GGIR is an R-package to process multi-day raw accelerometer data for physical activity and sleep research. GGIR will write all output files into two sub-directories of ./meta and ./results. GGIR is increasingly being used by a number of academic institutes across the world.
ADPAG is an R-package to data processing after running GGIR for accelerometer data. In detail, all necessary R/Rmd/shell files were generated for data processing after running GGIR for accelerometer data. Then in module 1, all csv files in the GGIR output directory were read, transformed and then merged. In module 2, the GGIR output files were checked and summarized in one excel sheet. In module 3, the merged data was cleaned according to the number of valid hours on each night and the number of valid days for each subject. In module 4, the cleaned activity data was imputed by the average ENMO over all the valid days for each subject. Finally, a comprehensive report of data processing was created using Rmarkdown, and the report includes few explortatory plots and multiple commonly used features extracted from minute level actigraphy data in module 5-7. This vignette provides a general introduction to ADPAG.
The R package ADPAG has been released with an open-source GPL-3 license on CRAN, and ADPAG can run on Windows and Linux. Parallel computing in Linux is recommended due to the memory requirements associated with reading in multiple of the large data files. The package contains one primary function for users which, when run, generates all necessary R/R Markdown/shell executable files for data processing after running GGIR for accelerometer data; load, read, transform and merge long activity data; examine and summarize GGIR outputs; clean the merged activity data according to the number of valid hours per night and the number of valid days per subject; activity data imputation by taking the average across the valid days for each subject; build a comprehensive report of data processing and exploratory plots; extract multiple commonly used features and study feature structure by the covariance decomposition. Figure 1 presents a flowchart for each step in this process which is described in greater detail below. The procedure, R functions, inputs, and outputs are all described in this package vignette. In addition, more documentation and example data could be found in ADPAG repository on GitHub (URL: https://github.com/dora201888/ADPAG).

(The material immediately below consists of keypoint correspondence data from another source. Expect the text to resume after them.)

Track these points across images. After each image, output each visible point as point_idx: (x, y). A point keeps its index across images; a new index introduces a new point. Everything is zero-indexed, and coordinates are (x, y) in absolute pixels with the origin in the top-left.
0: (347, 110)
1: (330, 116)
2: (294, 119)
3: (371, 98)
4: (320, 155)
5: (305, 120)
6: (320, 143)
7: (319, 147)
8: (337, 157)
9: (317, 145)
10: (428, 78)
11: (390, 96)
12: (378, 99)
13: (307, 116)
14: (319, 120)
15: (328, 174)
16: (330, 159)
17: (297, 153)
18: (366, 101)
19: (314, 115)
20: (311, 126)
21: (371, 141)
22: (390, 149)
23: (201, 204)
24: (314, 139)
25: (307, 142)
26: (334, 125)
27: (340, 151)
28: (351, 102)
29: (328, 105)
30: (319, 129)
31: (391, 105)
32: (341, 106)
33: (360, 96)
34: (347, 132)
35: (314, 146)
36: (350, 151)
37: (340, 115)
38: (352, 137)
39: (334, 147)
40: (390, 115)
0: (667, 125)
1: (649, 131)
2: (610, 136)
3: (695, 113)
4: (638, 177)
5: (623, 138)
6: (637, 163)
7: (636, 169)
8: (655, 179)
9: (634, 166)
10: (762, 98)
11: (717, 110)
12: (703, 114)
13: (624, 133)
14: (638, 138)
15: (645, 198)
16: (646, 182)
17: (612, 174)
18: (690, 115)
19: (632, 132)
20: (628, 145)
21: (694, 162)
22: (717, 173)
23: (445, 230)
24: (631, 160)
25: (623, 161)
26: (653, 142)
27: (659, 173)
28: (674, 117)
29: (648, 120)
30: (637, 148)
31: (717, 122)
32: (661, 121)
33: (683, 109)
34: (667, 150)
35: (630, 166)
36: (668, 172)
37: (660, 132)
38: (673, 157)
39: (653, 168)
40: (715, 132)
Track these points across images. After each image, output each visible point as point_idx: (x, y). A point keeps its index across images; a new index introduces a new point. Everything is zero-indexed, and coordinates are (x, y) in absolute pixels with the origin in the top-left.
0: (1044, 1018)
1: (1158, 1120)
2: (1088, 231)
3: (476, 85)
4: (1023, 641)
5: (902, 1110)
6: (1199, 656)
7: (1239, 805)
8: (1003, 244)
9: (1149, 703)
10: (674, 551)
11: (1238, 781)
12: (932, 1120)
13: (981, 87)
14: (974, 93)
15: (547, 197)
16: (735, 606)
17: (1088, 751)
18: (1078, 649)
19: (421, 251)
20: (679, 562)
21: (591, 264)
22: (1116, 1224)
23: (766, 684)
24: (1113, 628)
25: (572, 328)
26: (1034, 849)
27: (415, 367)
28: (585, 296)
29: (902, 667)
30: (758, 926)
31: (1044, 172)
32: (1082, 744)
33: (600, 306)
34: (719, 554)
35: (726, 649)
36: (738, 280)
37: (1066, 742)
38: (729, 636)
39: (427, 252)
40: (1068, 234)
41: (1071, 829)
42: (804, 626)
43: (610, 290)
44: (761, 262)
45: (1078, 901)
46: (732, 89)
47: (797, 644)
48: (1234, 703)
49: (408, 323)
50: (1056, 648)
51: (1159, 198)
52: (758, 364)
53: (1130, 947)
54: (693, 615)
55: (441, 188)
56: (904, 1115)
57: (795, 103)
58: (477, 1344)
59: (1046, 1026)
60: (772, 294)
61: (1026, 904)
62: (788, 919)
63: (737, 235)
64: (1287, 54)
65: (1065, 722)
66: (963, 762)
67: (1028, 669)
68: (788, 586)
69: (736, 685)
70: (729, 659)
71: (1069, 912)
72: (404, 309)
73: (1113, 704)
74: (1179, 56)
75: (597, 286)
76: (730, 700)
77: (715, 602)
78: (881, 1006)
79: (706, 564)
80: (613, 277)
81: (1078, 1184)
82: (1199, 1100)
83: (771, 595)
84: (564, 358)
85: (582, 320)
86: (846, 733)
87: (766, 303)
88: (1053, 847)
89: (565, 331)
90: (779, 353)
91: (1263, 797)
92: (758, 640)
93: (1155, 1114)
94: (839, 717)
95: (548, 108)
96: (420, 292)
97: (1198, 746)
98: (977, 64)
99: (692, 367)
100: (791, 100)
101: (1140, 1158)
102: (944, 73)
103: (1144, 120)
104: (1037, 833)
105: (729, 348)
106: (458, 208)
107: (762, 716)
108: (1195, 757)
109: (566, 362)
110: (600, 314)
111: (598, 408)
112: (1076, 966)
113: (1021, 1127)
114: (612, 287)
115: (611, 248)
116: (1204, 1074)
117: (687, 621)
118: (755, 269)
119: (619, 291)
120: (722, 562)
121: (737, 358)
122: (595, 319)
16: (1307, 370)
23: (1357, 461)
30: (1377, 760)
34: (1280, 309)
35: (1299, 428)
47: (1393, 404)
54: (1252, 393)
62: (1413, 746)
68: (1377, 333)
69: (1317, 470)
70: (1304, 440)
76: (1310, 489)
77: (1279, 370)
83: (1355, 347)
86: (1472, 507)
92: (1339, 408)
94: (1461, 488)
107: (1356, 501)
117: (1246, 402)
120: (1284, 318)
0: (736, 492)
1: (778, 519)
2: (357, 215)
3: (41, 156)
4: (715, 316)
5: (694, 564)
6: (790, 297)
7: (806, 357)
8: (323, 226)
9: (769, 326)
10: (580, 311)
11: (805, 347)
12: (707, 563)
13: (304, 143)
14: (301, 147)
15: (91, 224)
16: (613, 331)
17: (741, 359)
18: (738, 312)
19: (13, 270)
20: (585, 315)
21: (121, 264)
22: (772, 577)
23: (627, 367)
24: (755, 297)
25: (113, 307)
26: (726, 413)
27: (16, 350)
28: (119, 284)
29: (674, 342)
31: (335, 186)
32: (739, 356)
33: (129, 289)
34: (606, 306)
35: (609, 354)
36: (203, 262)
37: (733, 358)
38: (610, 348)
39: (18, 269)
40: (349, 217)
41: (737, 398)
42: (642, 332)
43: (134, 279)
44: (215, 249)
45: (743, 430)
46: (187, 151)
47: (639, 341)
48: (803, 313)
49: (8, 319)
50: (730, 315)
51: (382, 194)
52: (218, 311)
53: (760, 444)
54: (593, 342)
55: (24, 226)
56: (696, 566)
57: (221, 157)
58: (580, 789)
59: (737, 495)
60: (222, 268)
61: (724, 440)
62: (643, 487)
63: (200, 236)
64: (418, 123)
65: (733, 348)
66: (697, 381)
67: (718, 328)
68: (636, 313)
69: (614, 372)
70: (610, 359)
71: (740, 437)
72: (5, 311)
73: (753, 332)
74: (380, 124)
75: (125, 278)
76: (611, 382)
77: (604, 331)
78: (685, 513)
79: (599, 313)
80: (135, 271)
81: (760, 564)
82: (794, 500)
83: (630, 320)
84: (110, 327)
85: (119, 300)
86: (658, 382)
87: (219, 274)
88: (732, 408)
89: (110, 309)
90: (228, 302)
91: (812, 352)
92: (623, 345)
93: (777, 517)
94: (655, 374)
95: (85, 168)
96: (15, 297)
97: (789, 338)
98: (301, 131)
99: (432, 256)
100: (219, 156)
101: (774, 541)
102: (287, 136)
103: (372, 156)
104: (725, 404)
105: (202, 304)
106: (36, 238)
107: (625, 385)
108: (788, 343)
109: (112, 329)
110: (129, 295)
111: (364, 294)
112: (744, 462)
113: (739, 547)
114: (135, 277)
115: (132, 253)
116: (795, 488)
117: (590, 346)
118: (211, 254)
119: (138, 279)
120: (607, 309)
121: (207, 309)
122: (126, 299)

Mirroring the GGIR structure of processing individual data files in multiple parts, the ADPAG package is split into seven modules, grouping functionalities in logical processing order. The modules are numbered from 1 to 7. modules 1 to 4 are dedicated to data processing. modules 5 to 7 are dedicated to producing R Markdown reports of data cleaning, feature extraction, and unsupervised covariance decomposition via the joint and individual variance explained (JIVE) method, respectively. These seven modules are carried out sequentially with milestone data automatically being saved locally. To use ADPAG, the first step for users is to install and load the ADPAG package. Then, users run the create.adpag.shell() function which creates a single R script. The newly created R script, Studyname_module0.maincall.R, is then edited by users, allowing for the specification of arguments relevant for each of the seven modules. All optional arguments and their defaults are described in the package vignette. In addition, for users with access to a cluster for parallel processing, a shell function, named as module9_swarm.sh is created which can parallelizes the processing of individual files with minor modifications by the user. These modifications are described in the package vignette. Computationally, module 1 is the most time-consuming task, taking up at least 60% of the processing time, which the activity data in .csv format was transformed and merged. Generally, module 1 takes about 10~30 minutes to process a file with 14 days of data recorded at 30 Hz on a GeneActiv device in processor cores of 36 x 2.3 GHz (Intel Gold 6140). All output created for each module is described in the package vignette. Briefly, module 1 and module 2 output are saved using a directory structure with a depth of two, containing output data and summary for all participants. The reports for modules 5 to 7 are saved in .html format and are generated using R Markdown (.Rmd) files. These .Rmd files are included in the output, users the flexibility to adapt the source code to their research purpose.